**Dataset excerpt**
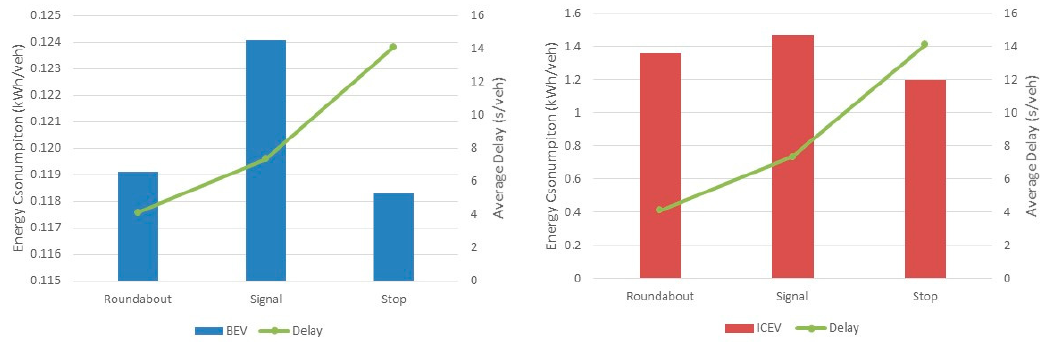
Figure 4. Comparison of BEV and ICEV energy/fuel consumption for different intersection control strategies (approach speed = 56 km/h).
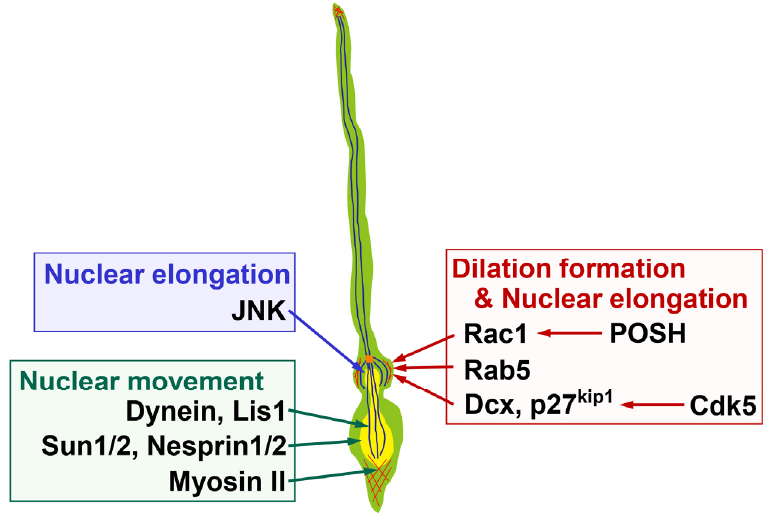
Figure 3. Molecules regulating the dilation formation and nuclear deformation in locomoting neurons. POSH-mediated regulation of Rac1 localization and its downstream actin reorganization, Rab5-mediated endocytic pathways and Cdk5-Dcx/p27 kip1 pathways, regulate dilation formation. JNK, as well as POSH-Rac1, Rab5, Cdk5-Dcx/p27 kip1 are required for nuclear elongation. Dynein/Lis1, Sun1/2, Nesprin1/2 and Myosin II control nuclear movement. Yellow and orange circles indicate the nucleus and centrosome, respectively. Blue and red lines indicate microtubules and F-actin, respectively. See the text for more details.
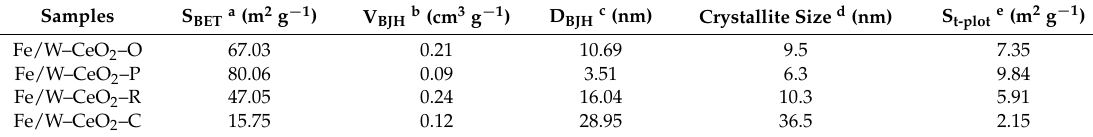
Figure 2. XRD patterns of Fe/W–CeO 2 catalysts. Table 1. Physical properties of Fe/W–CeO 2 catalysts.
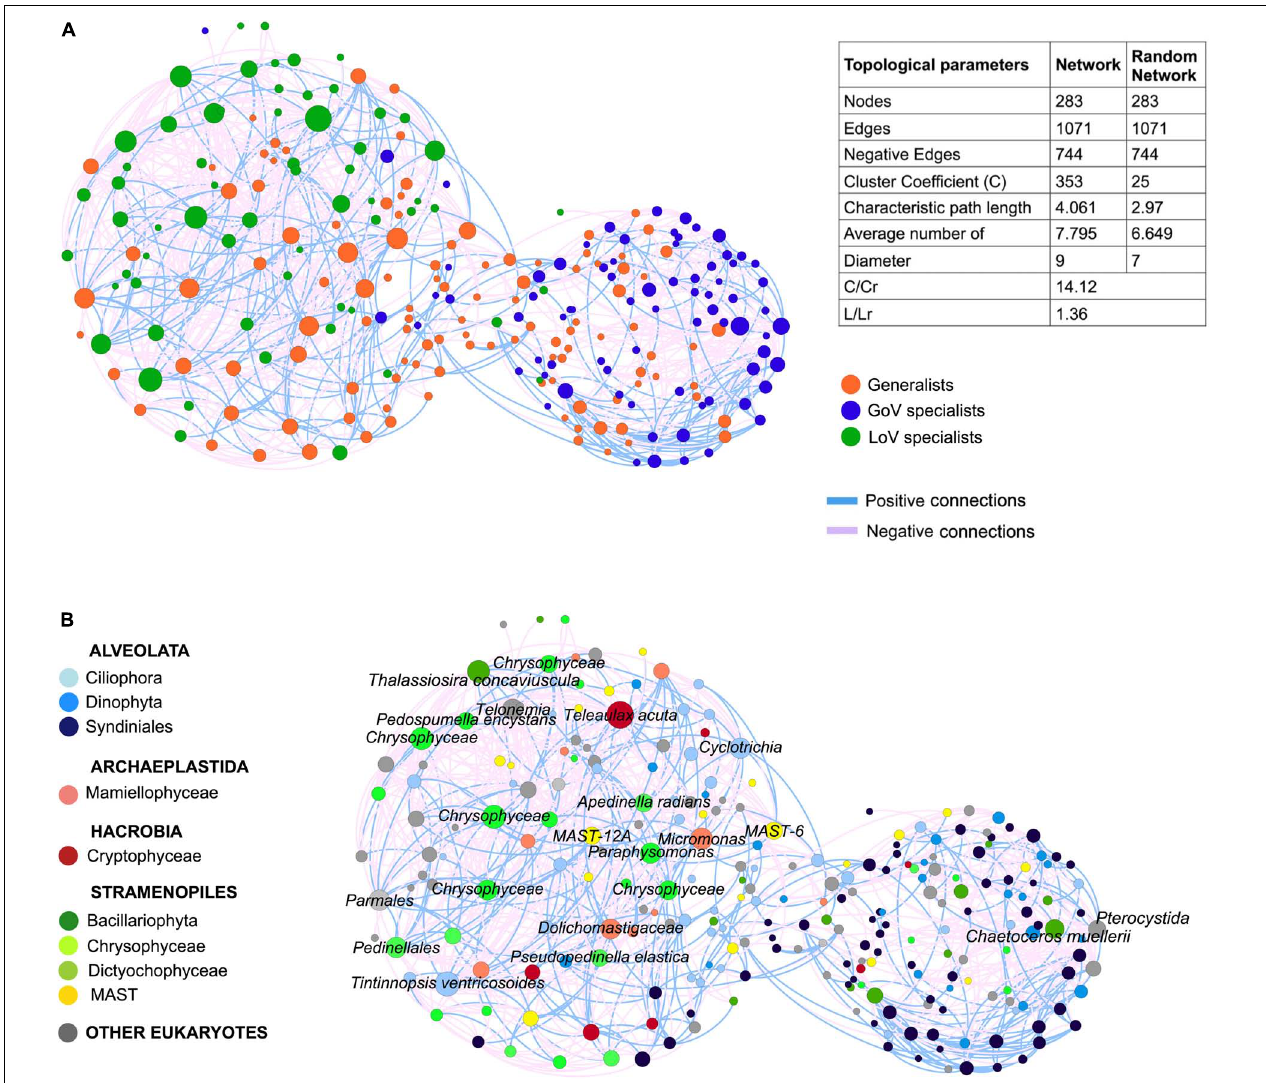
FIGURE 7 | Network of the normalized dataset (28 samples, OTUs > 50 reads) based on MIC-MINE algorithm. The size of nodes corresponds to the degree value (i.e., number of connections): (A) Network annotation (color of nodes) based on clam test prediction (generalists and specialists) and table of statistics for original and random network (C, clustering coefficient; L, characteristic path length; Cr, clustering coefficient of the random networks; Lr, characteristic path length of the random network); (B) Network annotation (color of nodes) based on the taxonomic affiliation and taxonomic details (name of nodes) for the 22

**Problem description**
Leaving the pictures out, output each line of the listing exactly.

**Result of this exercise**
Figure 4. Comparison of BEV and ICEV energy/fuel consumption for different intersection control strategies (approach speed = 56 km/h).
Figure 3. Molecules regulating the dilation formation and nuclear deformation in locomoting neurons. POSH-mediated regulation of Rac1 localization and its downstream actin reorganization, Rab5-mediated endocytic pathways and Cdk5-Dcx/p27 kip1 pathways, regulate dilation formation. JNK, as well as POSH-Rac1, Rab5, Cdk5-Dcx/p27 kip1 are required for nuclear elongation. Dynein/Lis1, Sun1/2, Nesprin1/2 and Myosin II control nuclear movement. Yellow and orange circles indicate the nucleus and centrosome, respectively. Blue and red lines indicate microtubules and F-actin, respectively. See the text for more details.
Figure 2. XRD patterns of Fe/W–CeO 2 catalysts. Table 1. Physical properties of Fe/W–CeO 2 catalysts.
FIGURE 7 | Network of the normalized dataset (28 samples, OTUs > 50 reads) based on MIC-MINE algorithm. The size of nodes corresponds to the degree value (i.e., number of connections): (A) Network annotation (color of nodes) based on clam test prediction (generalists and specialists) and table of statistics for original and random network (C, clustering coefficient; L, characteristic path length; Cr, clustering coefficient of the random networks; Lr, characteristic path length of the random network); (B) Network annotation (color of nodes) based on the taxonomic affiliation and taxonomic details (name of nodes) for the 22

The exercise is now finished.